*** Dataset extract ***

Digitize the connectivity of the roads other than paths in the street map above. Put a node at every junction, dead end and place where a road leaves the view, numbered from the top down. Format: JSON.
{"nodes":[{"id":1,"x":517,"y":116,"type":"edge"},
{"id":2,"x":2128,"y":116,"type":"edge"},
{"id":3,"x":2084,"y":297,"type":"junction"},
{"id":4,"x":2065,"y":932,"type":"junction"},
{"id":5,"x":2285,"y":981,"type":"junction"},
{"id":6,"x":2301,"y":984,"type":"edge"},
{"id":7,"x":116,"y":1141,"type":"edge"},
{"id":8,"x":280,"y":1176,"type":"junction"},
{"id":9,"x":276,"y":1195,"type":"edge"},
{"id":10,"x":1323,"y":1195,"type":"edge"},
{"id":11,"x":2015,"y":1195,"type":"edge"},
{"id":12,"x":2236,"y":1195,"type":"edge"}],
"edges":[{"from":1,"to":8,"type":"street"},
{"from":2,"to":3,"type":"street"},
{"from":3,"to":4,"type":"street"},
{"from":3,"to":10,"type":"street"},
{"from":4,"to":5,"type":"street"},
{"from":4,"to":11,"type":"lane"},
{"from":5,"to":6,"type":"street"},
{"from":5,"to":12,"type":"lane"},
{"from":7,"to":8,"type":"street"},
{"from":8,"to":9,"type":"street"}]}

***

Transcribe the entire listing without a single omission.

** Finished task **
Digitize the connectivity of the roads other than paths in the street map above. Put a node at every junction, dead end and place where a road leaves the view, numbered from the top down. Format: JSON.
{"nodes":[{"id":1,"x":517,"y":116,"type":"edge"},
{"id":2,"x":2128,"y":116,"type":"edge"},
{"id":3,"x":2084,"y":297,"type":"junction"},
{"id":4,"x":2065,"y":932,"type":"junction"},
{"id":5,"x":2285,"y":981,"type":"junction"},
{"id":6,"x":2301,"y":984,"type":"edge"},
{"id":7,"x":116,"y":1141,"type":"edge"},
{"id":8,"x":280,"y":1176,"type":"junction"},
{"id":9,"x":276,"y":1195,"type":"edge"},
{"id":10,"x":1323,"y":1195,"type":"edge"},
{"id":11,"x":2015,"y":1195,"type":"edge"},
{"id":12,"x":2236,"y":1195,"type":"edge"}],
"edges":[{"from":1,"to":8,"type":"street"},
{"from":2,"to":3,"type":"street"},
{"from":3,"to":4,"type":"street"},
{"from":3,"to":10,"type":"street"},
{"from":4,"to":5,"type":"street"},
{"from":4,"to":11,"type":"lane"},
{"from":5,"to":6,"type":"street"},
{"from":5,"to":12,"type":"lane"},
{"from":7,"to":8,"type":"street"},
{"from":8,"to":9,"type":"street"}]}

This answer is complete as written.